During a global health initiative at a large maternity hospital in the Dominican Republic in January 2018, we observed unorganized anesthesia medication bins without discrete compartments containing brown or clear glass ampules of roughly the same size and appearance. We also observed several medication error near-misses. We hypothesized that the majority of anesthesia providers would support a basic medication organization system as a way to decrease drug errors and expedite drug administration.

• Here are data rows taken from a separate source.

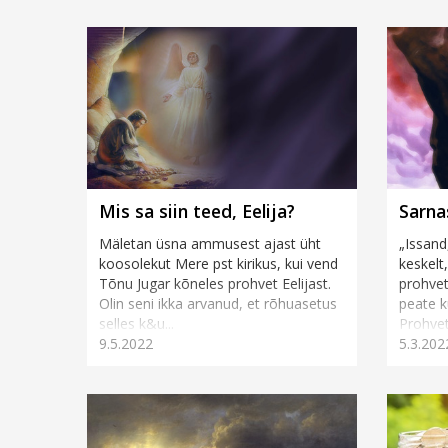
Mis sa siin teed, Eelija?
Sarna
Mäletan üsna ammusest ajast üht
„Issand
koosolekut Mere pst kirikus, kui vend
keskelt
Tõnu Jugar kõneles prohvet Eelijast.
prohvet
Olin seni ikka arvanud, et rõhuasetus
peate k
selles k&u...
Prohvet
9.5.2022
5.3.202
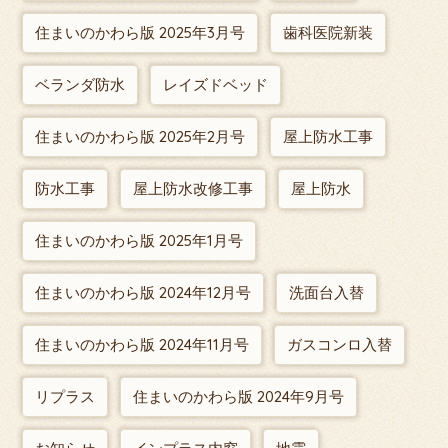
住まいのかわら版 2025年3月号
歯科医院新装
ベランダ防水
レイズドベッド
住まいのかわら版 2025年2月号
屋上防水工事
防水工事
屋上防水改修工事
屋上防水
住まいのかわら版 2025年1月号
住まいのかわら版 2024年12月号
洗面台入替
住まいのかわら版 2024年11月号
ガスコンロ入替
リプラス
住まいのかわら版 2024年9月号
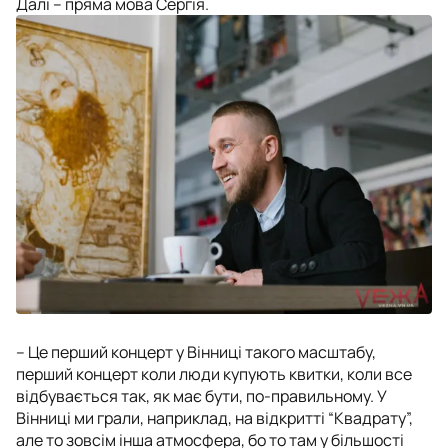
Далі – пряма мова Сергія.
– Це перший концерт у Вінниці такого масштабу,
перший концерт коли люди купують квитки, коли все
відбувається так, як має бути, по-правильному. У
Вінниці ми грали, наприклад, на відкритті “Квадрату”,
але то зовсім інша атмосфера, бо то там у більшості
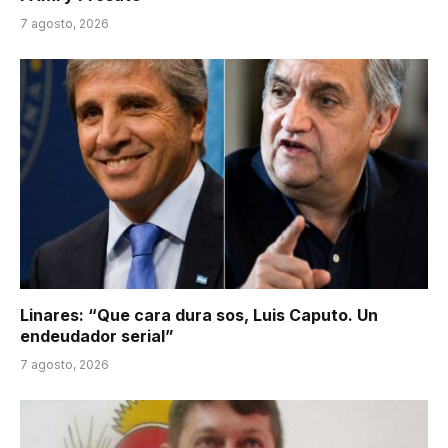
7 agosto, 2026
Linares: “Que cara dura sos, Luis Caputo. Un
endeudador serial”
7 agosto, 2026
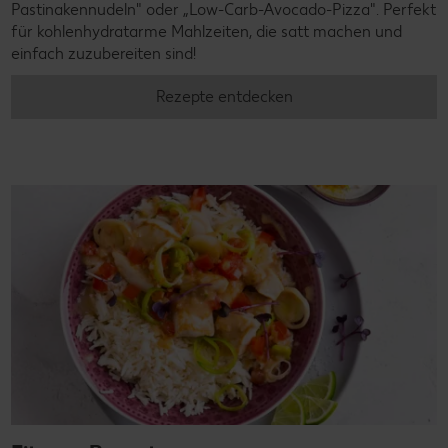
Pastinakennudeln" oder „Low-Carb-Avocado-Pizza". Perfekt
für kohlenhydratarme Mahlzeiten, die satt machen und
einfach zuzubereiten sind!
Rezepte entdecken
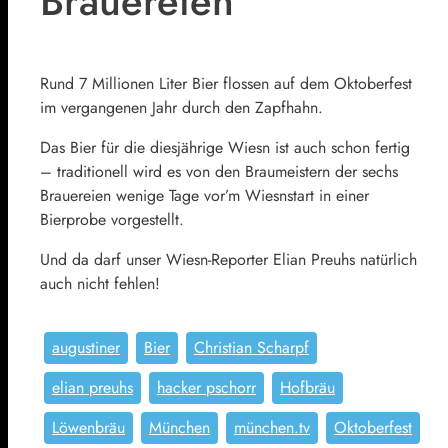
Brauereien
Rund 7 Millionen Liter Bier flossen auf dem Oktoberfest
im vergangenen Jahr durch den Zapfhahn.
Das Bier für die diesjährige Wiesn ist auch schon fertig
– traditionell wird es von den Braumeistern der sechs
Brauereien wenige Tage vor’m Wiesnstart in einer
Bierprobe vorgestellt.
Und da darf unser Wiesn-Reporter Elian Preuhs natürlich
auch nicht fehlen!
augustiner
Bier
Christian Scharpf
elian preuhs
hacker pschorr
Hofbräu
Löwenbräu
München
münchen.tv
Oktoberfest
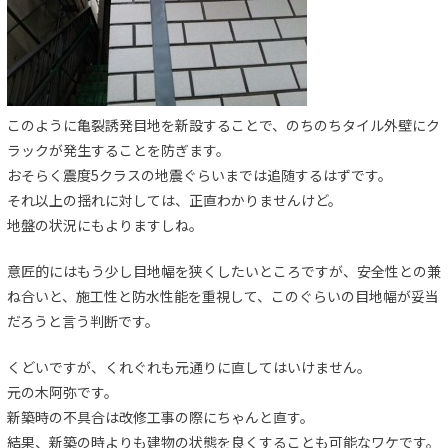
このように亀裂誘発目地を新設することで、のちのちタイル外壁にク
ラックが発生することを防ぎます。
おそらく震度5クラスの地震ぐらいまでは追随するはずです。
それ以上の揺れに対しては、正直わかりませんけど。
地盤の状況にもよりますしね。
意匠的にはもう少し目地幅を狭くしたいところですが、安全性との兼
ね合いと、施工性と防水性能を重視して、このぐらいの目地幅が妥当
だろうと言う判断です。
くどいですが、くれぐれも元通りに直してはいけません。
元の木阿弥です。
新築時の不具合は改修工事の際にちゃんと直す。
結果、新築の時よりも建物の状態を良くすることも可能なワケです。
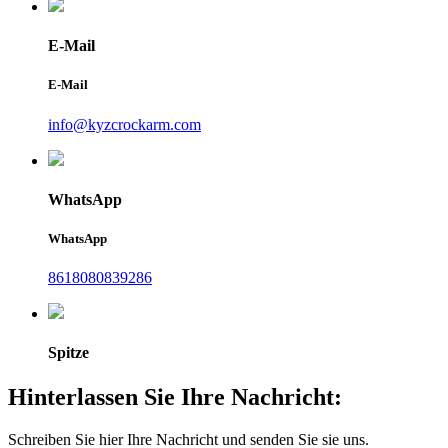
E-Mail
E-Mail
info@kyzcrockarm.com
WhatsApp
WhatsApp
8618080839286
Spitze
Hinterlassen Sie Ihre Nachricht:
Schreiben Sie hier Ihre Nachricht und senden Sie sie uns.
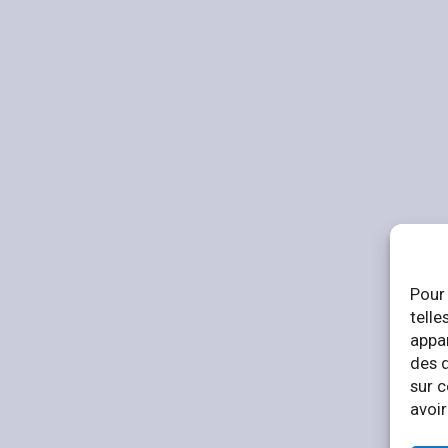
Pour 
telle
appar
des 
sur c
avoir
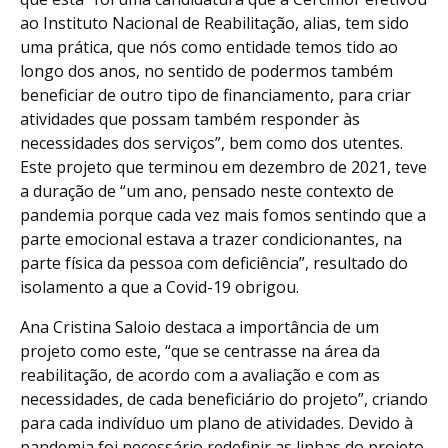
ao Instituto Nacional de Reabilitação, alias, tem sido
uma prática, que nós como entidade temos tido ao
longo dos anos, no sentido de podermos também
beneficiar de outro tipo de financiamento, para criar
atividades que possam também responder às
necessidades dos serviços”, bem como dos utentes.
Este projeto que terminou em dezembro de 2021, teve
a duração de “um ano, pensado neste contexto de
pandemia porque cada vez mais fomos sentindo que a
parte emocional estava a trazer condicionantes, na
parte física da pessoa com deficiência”, resultado do
isolamento a que a Covid-19 obrigou.
Ana Cristina Saloio destaca a importância de um
projeto como este, “que se centrasse na área da
reabilitação, de acordo com a avaliação e com as
necessidades, de cada beneficiário do projeto”, criando
para cada indivíduo um plano de atividades. Devido à
pandemia foi necessário redefinir as linhas do projeto,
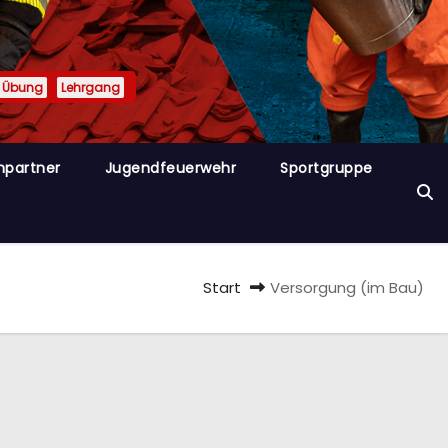
Übung
Lehrgang
hpartner
Jugendfeuerwehr
Sportgruppe
Start
Versorgung (im Bau)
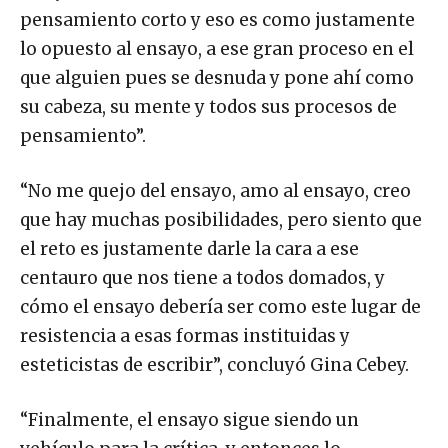
pensamiento corto y eso es como justamente
lo opuesto al ensayo, a ese gran proceso en el
que alguien pues se desnuda y pone ahí como
su cabeza, su mente y todos sus procesos de
pensamiento”.
“No me quejo del ensayo, amo al ensayo, creo
que hay muchas posibilidades, pero siento que
el reto es justamente darle la cara a ese
centauro que nos tiene a todos domados, y
cómo el ensayo debería ser como este lugar de
resistencia a esas formas instituidas y
esteticistas de escribir”, concluyó Gina Cebey.
“Finalmente, el ensayo sigue siendo un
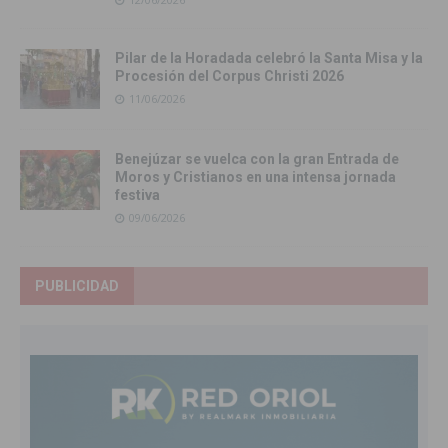
Pilar de la Horadada celebró la Santa Misa y la
Procesión del Corpus Christi 2026
11/06/2026
Benejúzar se vuelca con la gran Entrada de
Moros y Cristianos en una intensa jornada
festiva
09/06/2026
PUBLICIDAD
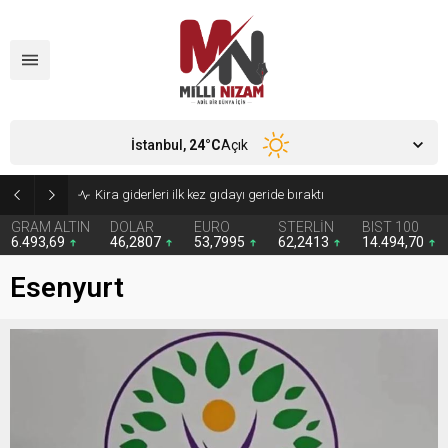
İstanbul,
24
°C
Açık
Kira giderleri ilk kez gıdayı geride bıraktı
GRAM ALTIN
DOLAR
EURO
STERLİN
BIST 100
6.493,69
46,2807
53,7995
62,2413
14.494,70
Esenyurt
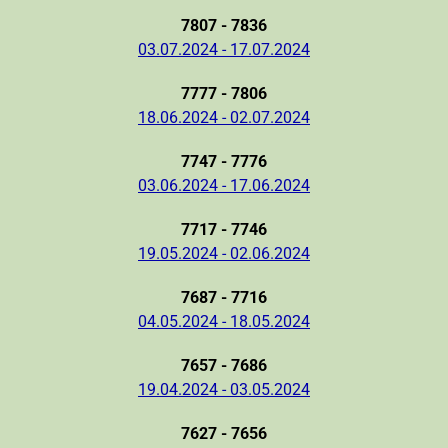
7807 - 7836
03.07.2024 - 17.07.2024
7777 - 7806
18.06.2024 - 02.07.2024
7747 - 7776
03.06.2024 - 17.06.2024
7717 - 7746
19.05.2024 - 02.06.2024
7687 - 7716
04.05.2024 - 18.05.2024
7657 - 7686
19.04.2024 - 03.05.2024
7627 - 7656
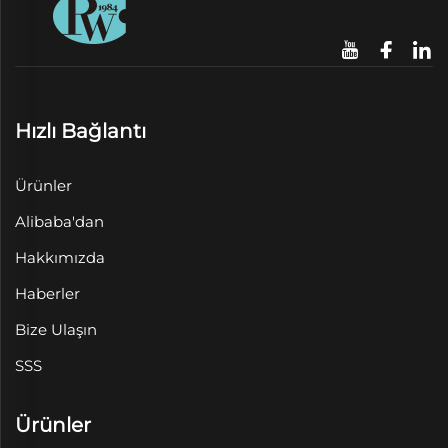
Hızlı Bağlantı
Ürünler
Alibaba'dan
Hakkımızda
Haberler
Bize Ulaşın
SSS
Ürünler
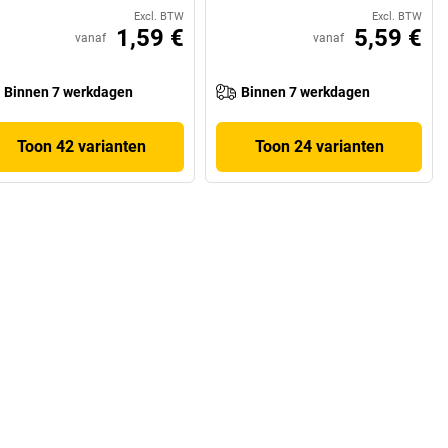
Excl. BTW
Excl. BTW
1,59 €
5,59 €
vanaf
vanaf
Binnen 7 werkdagen
Binnen 7 werkdagen
Toon 42 varianten
Toon 24 varianten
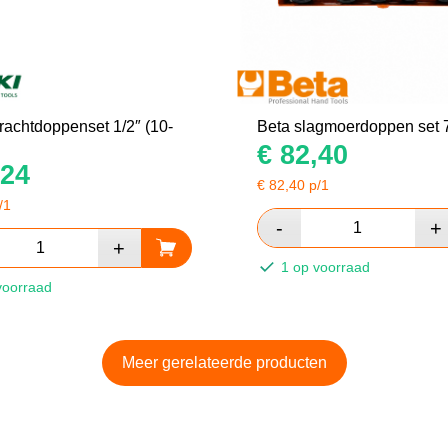
rachtdoppenset 1/2″ (10-
Beta slagmoerdoppen set 
€
82,40
24
€
82,40
p/1
/1
1 op voorraad
voorraad
Meer gerelateerde producten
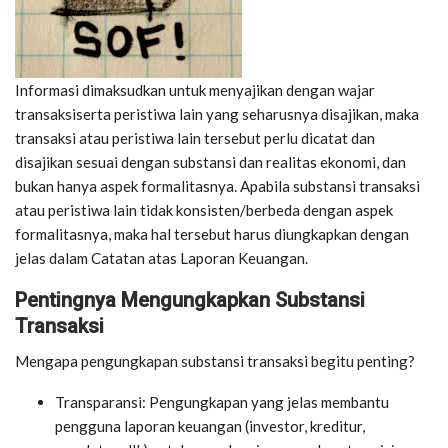
Informasi dimaksudkan untuk menyajikan dengan wajar
transaksiserta peristiwa lain yang seharusnya disajikan, maka
transaksi atau peristiwa lain tersebut perlu dicatat dan
disajikan sesuai dengan substansi dan realitas ekonomi, dan
bukan hanya aspek formalitasnya. Apabila substansi transaksi
atau peristiwa lain tidak konsisten/berbeda dengan aspek
formalitasnya, maka hal tersebut harus diungkapkan dengan
jelas dalam Catatan atas Laporan Keuangan.
Pentingnya Mengungkapkan Substansi
Transaksi
Mengapa pengungkapan substansi transaksi begitu penting?
Transparansi: Pengungkapan yang jelas membantu
pengguna laporan keuangan (investor, kreditur,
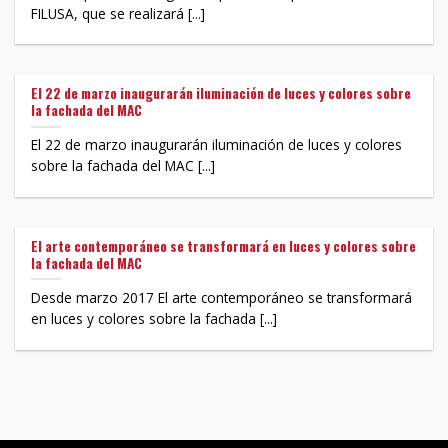
FILUSA, que se realizará [...]
El 22 de marzo inaugurarán iluminación de luces y colores sobre
la fachada del MAC
El 22 de marzo inaugurarán iluminación de luces y colores
sobre la fachada del MAC [...]
El arte contemporáneo se transformará en luces y colores sobre
la fachada del MAC
Desde marzo 2017 El arte contemporáneo se transformará
en luces y colores sobre la fachada [...]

Methods: After institutional approval at this maternity hospital in the Dominican Republic we conducted a survey to gauge attitudes of staff anesthesiologists towards medication errors and willingness to adopt a system of medication organization. We designed and implemented a standardized reusable medication tray with discrete compartments and color-coded labels. Then, after a one-week period, we conducted a post-implementation survey to evaluate utility of these trays.
Results: A pre-implementation survey revealed 90% of anesthesiologists thought a new medication system would benefit patient care, and a post-implementation survey showed 100% of anesthesiologists favored continued use of this system (Figure).
Conclusion: Decreasing medication error related morbidity requires a sustainable system for identifying errors and decreasing frequency of errors (1). Utilizing a standardized labeled and organized drug tray improved the preexisting system at this maternity hospital by facilitating correct medication identification and administration, which will likely reduce drug administration errors from look-alike vials. Importantly, anesthesiologists supported this new system, increasing the likelihood of its long-term adoption.
1. Makary MA, and Daniel M. BMJ 353 (2016).
2. Merry AF, Webster CS, and Mathew DJ. Anest Analg 93.2 (2001): 385-390.
3. Orser BA, Chen RJB, Yee DA. Can J Anaesth 48.2 (2001): 139.